Friday, Fourth Week of Easter

“I will come back again and take you to myself,
so that where I am you also may be.”

From John 14:1-6

In another week, my parish family and I will celebrate First Communion with the second graders in our religious education program. I admit that I share the children’s excitement as my own First Communion Day remains etched in my memory. I looked forward to that first Sunday of May for all of second grade. I had learned a good deal about Jesus by then, and I liked what I had heard. In my mind, to have received Holy Communion for the very first time that day was the most amazing achievement of my life.

Later that afternoon, my mother surprised me with another very special encounter. My dad’s heart ailment had resulted in his hospitalization the previous week which kept him from my First Communion Mass. My Uncle Gerard offered us a ride to the hospital so my dad could see me on this special day. Though children under twelve years of age were not allowed to visit hospitals back then, the nurses made an exception for the little girl who was dressed like a bride. My dad’s smile as I walked into his hospital room has remains with me.

By the time my dad passed away two months later, I had also learned a good deal about him that I liked –most especially his promise that he would always watch over my mom, my brother, my sisters and me.

Thank you, Lord, for my brave and faithful father who trusted in your promises and who taught me well to do the same. Thank you, also, for my family’s faith and for my teachers’ faith. They also generously shared what they knew about you with me. It is knowing you which allowed me to survive the most devastating loss of my life.

Third Sunday of Easter

Sometimes, life threatens to push us beyond our endurance.
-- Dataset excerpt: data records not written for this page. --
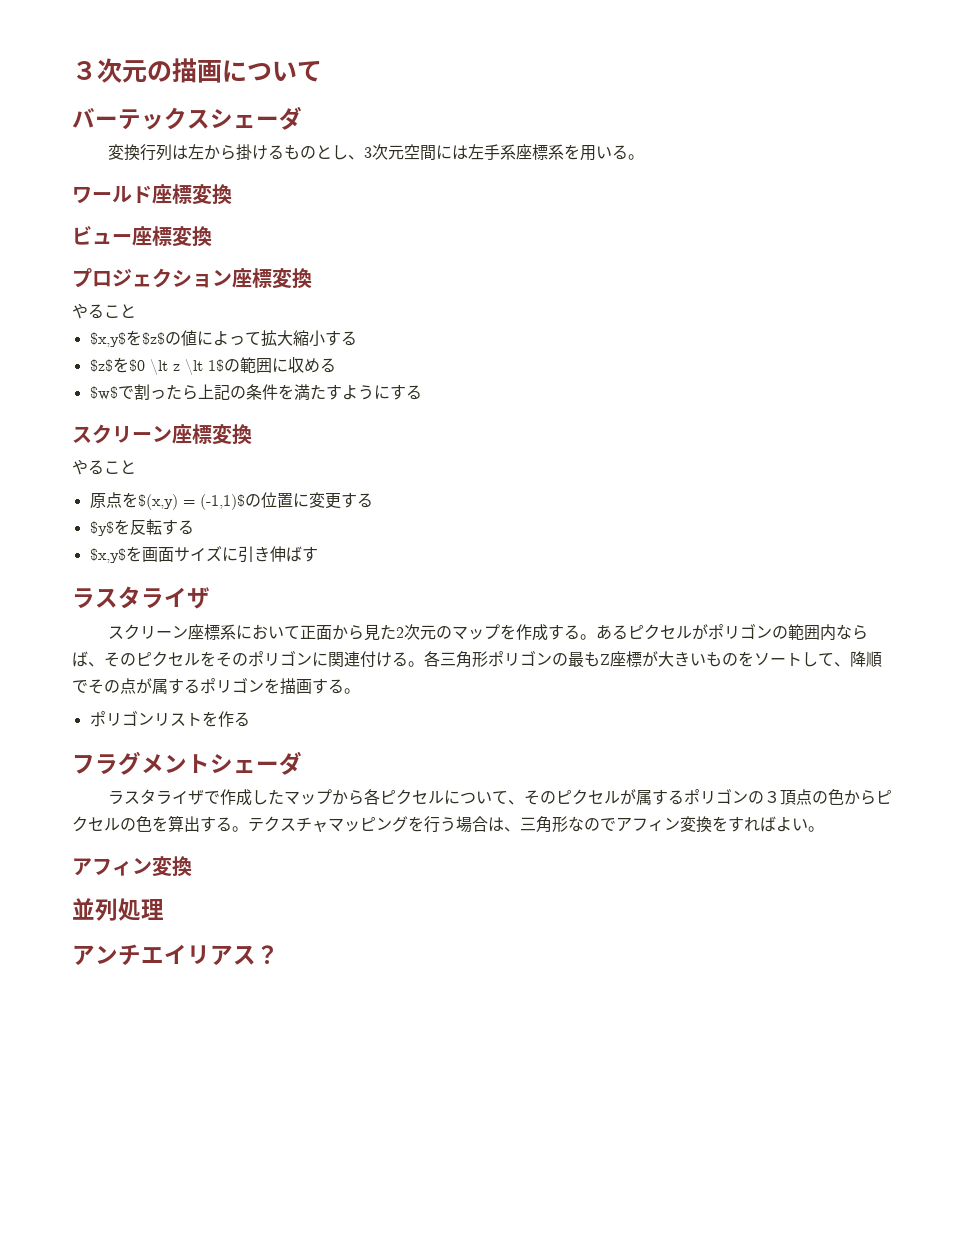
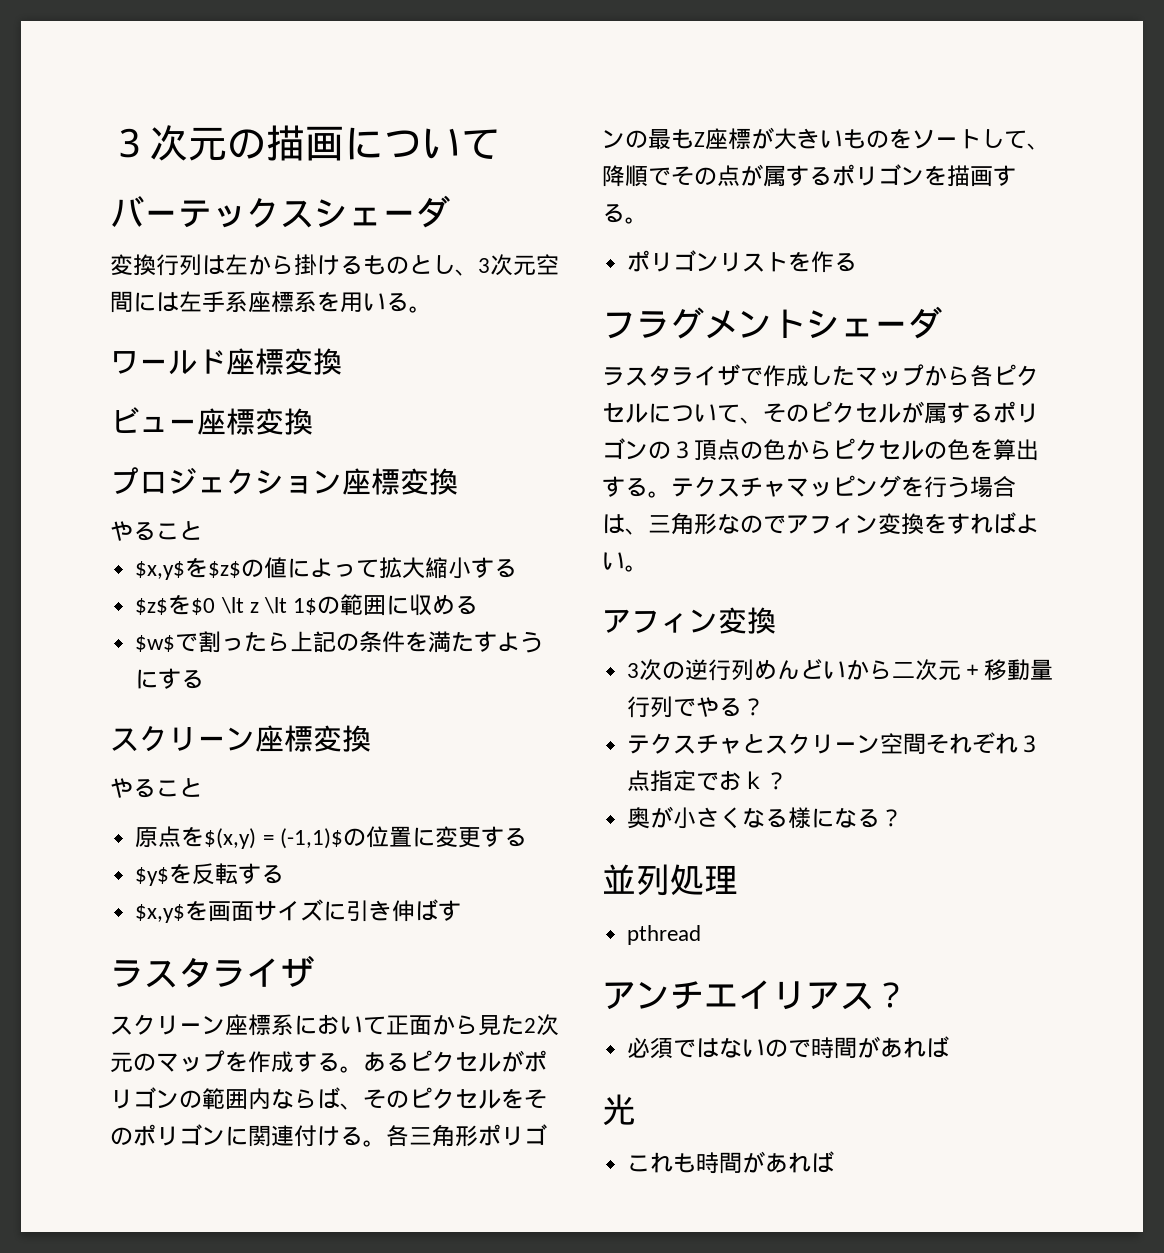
(192, 866) none -> [627,659,1054,681] [627,696,766,718] [627,732,1042,755] [627,770,789,792] [627,806,904,829] // 3次の逆行列めんどいから二次元＋移動量行列でやる？ // テクスチャとスクリーン空間それぞれ３点指定でおｋ？ // 奥が小さくなる様になる？
(164, 909) none -> [627,925,702,945] // pthread
(279, 954) none -> [627,1036,950,1059] [602,1094,636,1126] [627,1151,835,1174] // 必須ではないので時間があれば // 光 // これも時間があれば

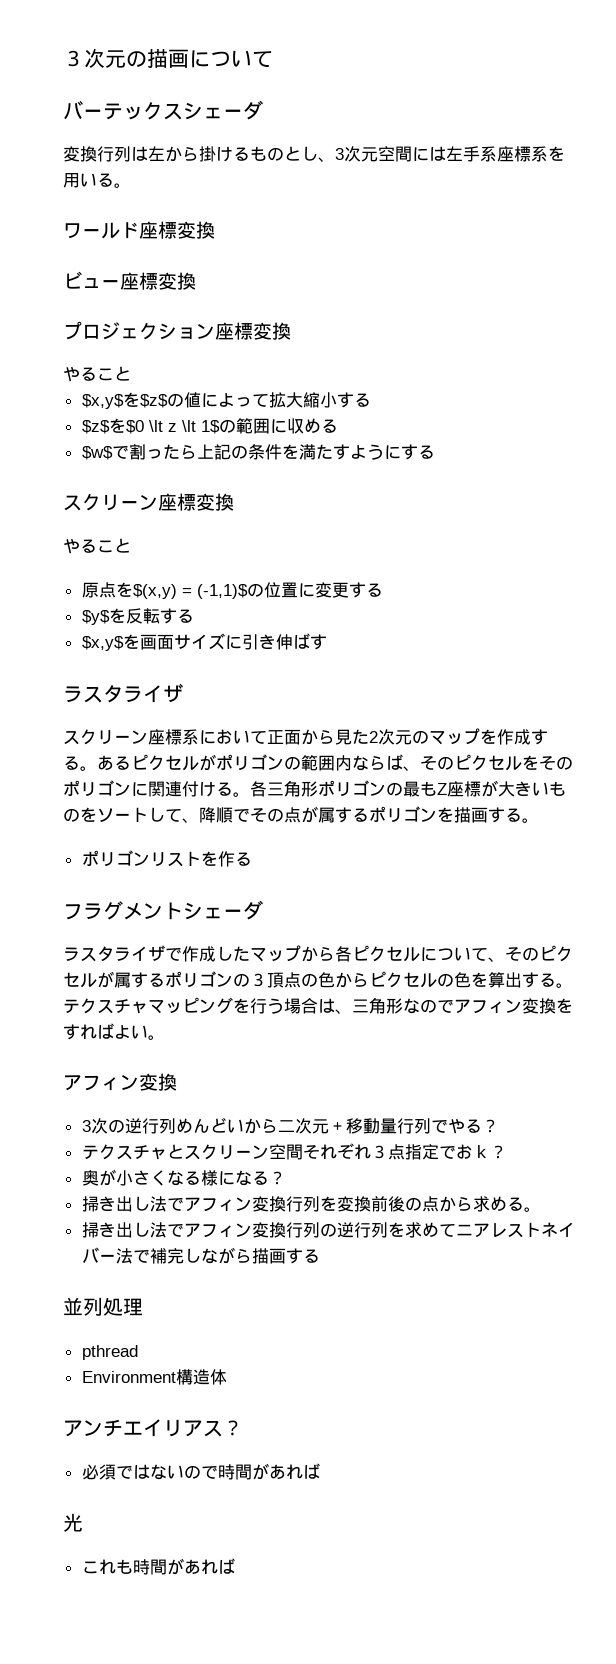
(904, 818) none -> [81,1196,541,1212] [81,1222,575,1238] [81,1247,320,1264] // 掃き出し法でアフィン変換行列を変換前後の点から求める。 // 掃き出し法でアフィン変換行列の逆行列を求めてニアレストネイバー法で補完しながら描画する
(702, 935) none -> [81,1369,227,1385] // Environment構造体

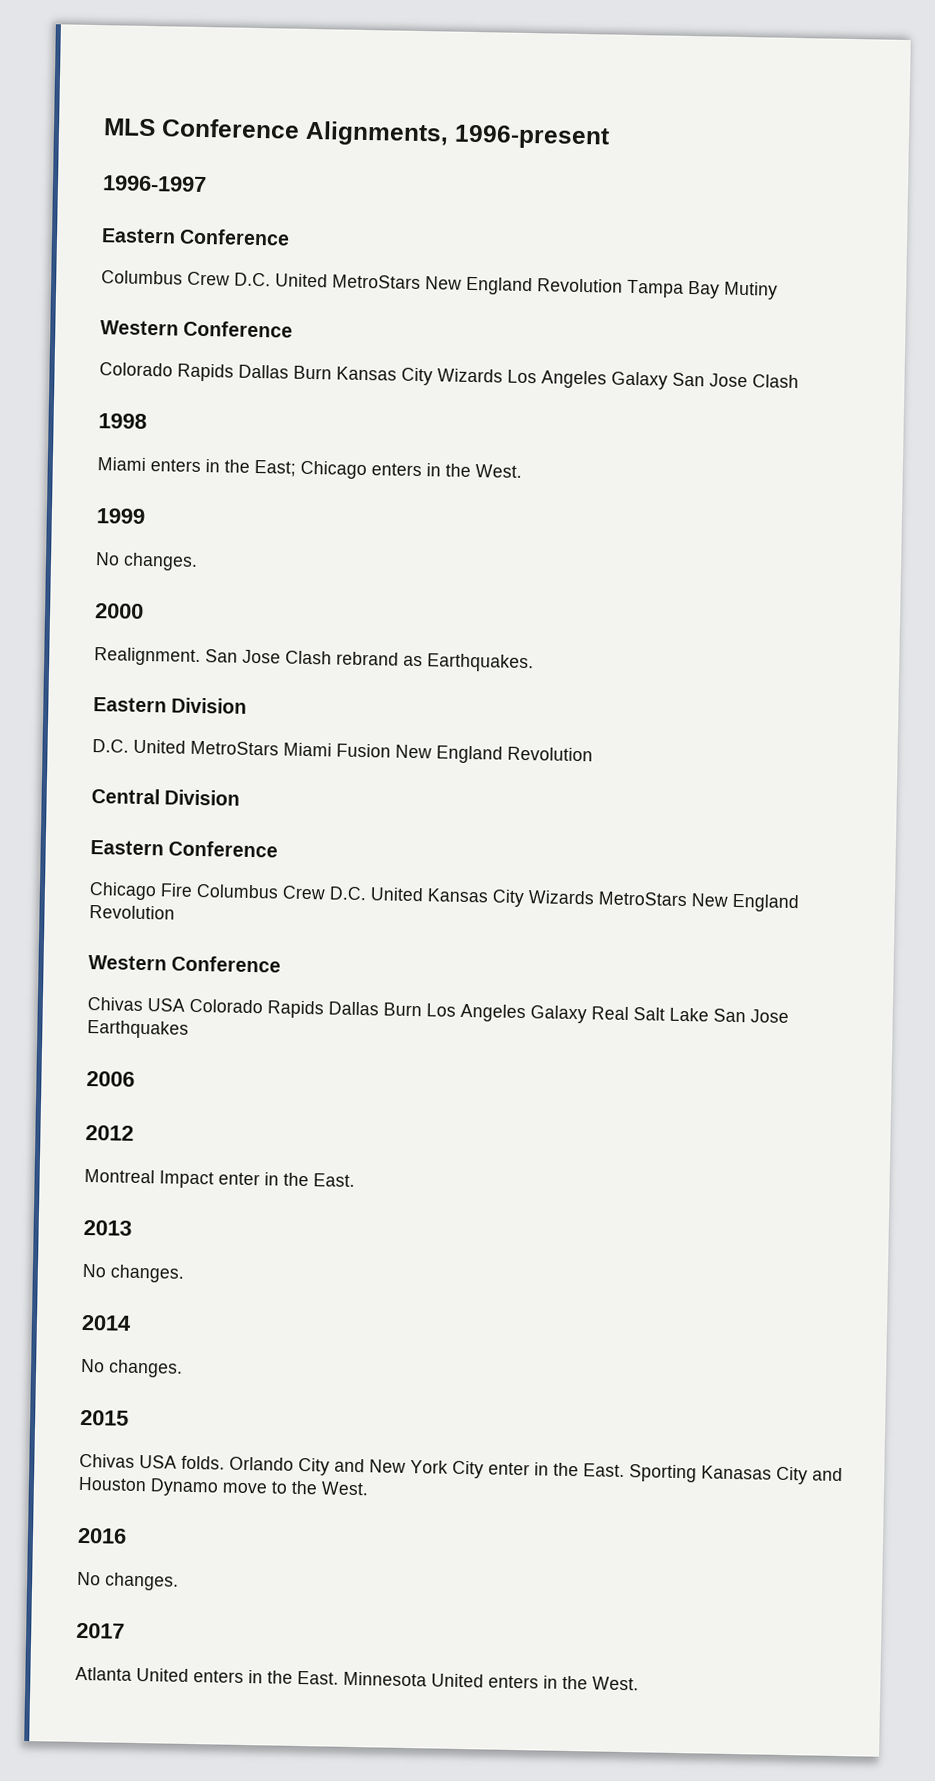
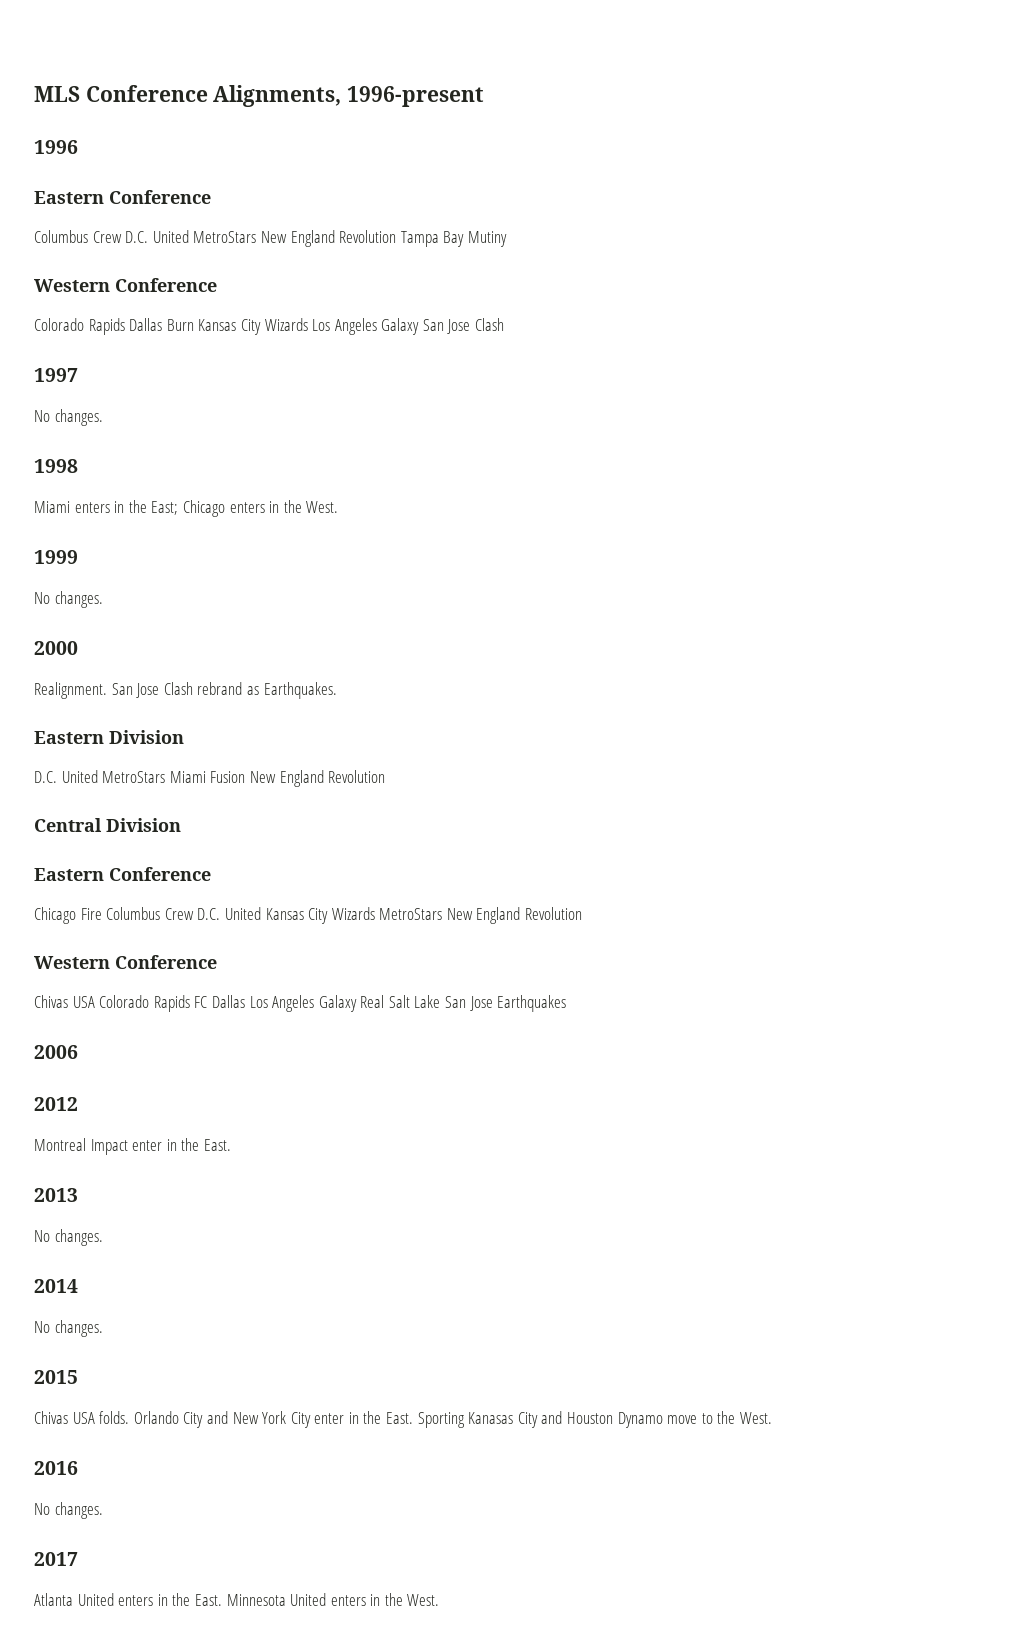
[102,175,207,193] 1996-1997 -> [34,140,78,154] 1996
(799, 381) none -> [34,368,78,382] [34,409,103,426] // 1997 // No changes.
[328,1001,422,1017] Dallas Burn -> [194,995,245,1008] FC Dallas

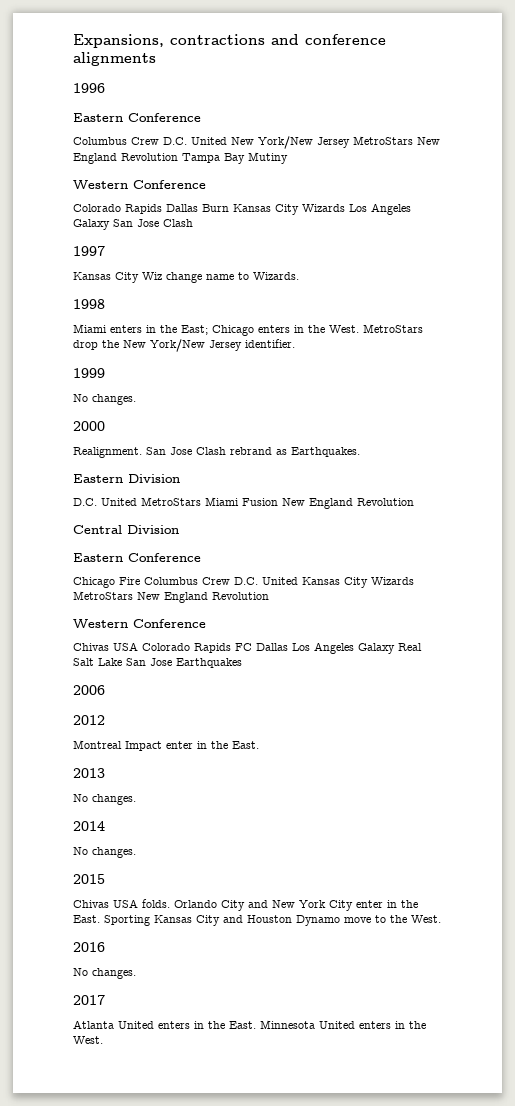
[34,85,485,107] MLS Conference Alignments, 1996-present -> [73,34,386,48] [73,52,156,66] Expansions, contractions and conference alignments
(189, 236) none -> [231,136,350,149] New York/New Jersey
[34,409,103,426] No changes. -> [73,272,299,283] Kansas City Wiz change name to Wizards.
(339, 507) none -> [363,324,423,333] [73,339,295,352] MetroStars drop the New York/New Jersey identifier.
[468,1412,514,1424] Kanasas -> [154,915,192,923] Kansas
There was a time when I responded to such predicaments by wringing my hands and fretting over my inability to “fix” the dilemma of the day. Much to my dismay, the longer I agonized over the situation, the worse it seemed to become. My response to life’s difficulties began to change when doctors informed my sisters and me of our mom’s terminal diagnosis. My response transformed completely years later when my sister faced the similar ominous news.

By the time my mom received news of her illness, she had handed over her car keys and given up her home. When she left her condo for the last time, my mom admitted that she did not mind leaving behind cooking and the other chores that came with living alone. My mom’s transition to a more dependent lifestyle evolved more easily than expected and she quickly settled into a comfortable routine. My mom found great comfort in her daily activities and our regular visits and outings with her. We took our mom to the movies, played cards and enjoyed lunch or dinner out with her on Saturdays and Sundays. During that time, I also arranged for my mom’s first professional manicure which evolved into a weekly event. When it became apparent that most outings had to be eliminated because they exhausted her too much, my mom’s weekly manicure remained on her agenda until the week before she passed away.

I admit that I took great pleasure in watching my mom as she enjoyed this bit of pampering. Though the conversation and selecting her nail color pleased her, she most appreciated the hand massage which accompanied each session. She often stopped talking and closed her eyes for the duration. The nail technician responded by continuing her ministry for a few extra minutes. As I looked on, I marveled at the power of the human touch. I wondered if the young woman who caressed my mom’s hands knew that she had given her a taste of heaven.

When my sister received what became a terminal diagnosis last year, I wondered what I could do to bring her some comfort. Though the lives of all of who loved her were turned upside down, we did what was needed to help Cecele through this ordeal. Like my mom, Cecele quickly adapted to a new routine to accommodate her treatment schedule. It was in the midst of Cecele’s regimen that my thoughts turned to my mom. This time, I arranged for a pedicure. Once again, I watched as someone I loved surrendered to the soothing touch of another. Like my mom, Cecele closed her eyes so she could fully enjoy this encounter. Once again, I wondered. Did the young woman who caressed my sister’s feet know that she had given Cecele a taste of heaven?

In the end, my mom and my sister taught me that worry and despair do not hold the solutions to life’s difficulties. These two brave women showed me that sometimes the only place to find peace is in the soothing embrace of the familiar. Whether we immerse ourselves in our daily routines or seek out our favorite refuges, we find some semblance of normalcy within them. John’s gospel (John 21:1-19) tells us that my mom and my sister are not the only ones who chose to lose themselves in the familiar in order to find peace in their lives.

John tells us that Jesus’ followers returned to the familiar after Jesus died because they did not know what else to do. While gathered on the boat from which they had fished long before meeting Jesus, the disciples heard a voice calling from the shore. “Have you caught anything to eat?” he asked. When the disciples told the man that they had caught nothing, Jesus told them to cast their nets from the other side of the boat. Immediately, in that familiar directive, they recognized Jesus.

You know, our persistent Lord calls each of us into his familiar company more often than we realize. Even when Jesus asks us to cast our nets off the other side of life’s boat, Jesus maintains our comfort zones with his presence. Jesus knows our troubles more intimately than we know them ourselves. So it is that he meets us within the comfort of the familiar to beckon us forth to face our woes. Just as he did for the disciples, Jesus nudges you and me out of the boat and onto the shore where we will face life’s troubles together with Jesus at our sides.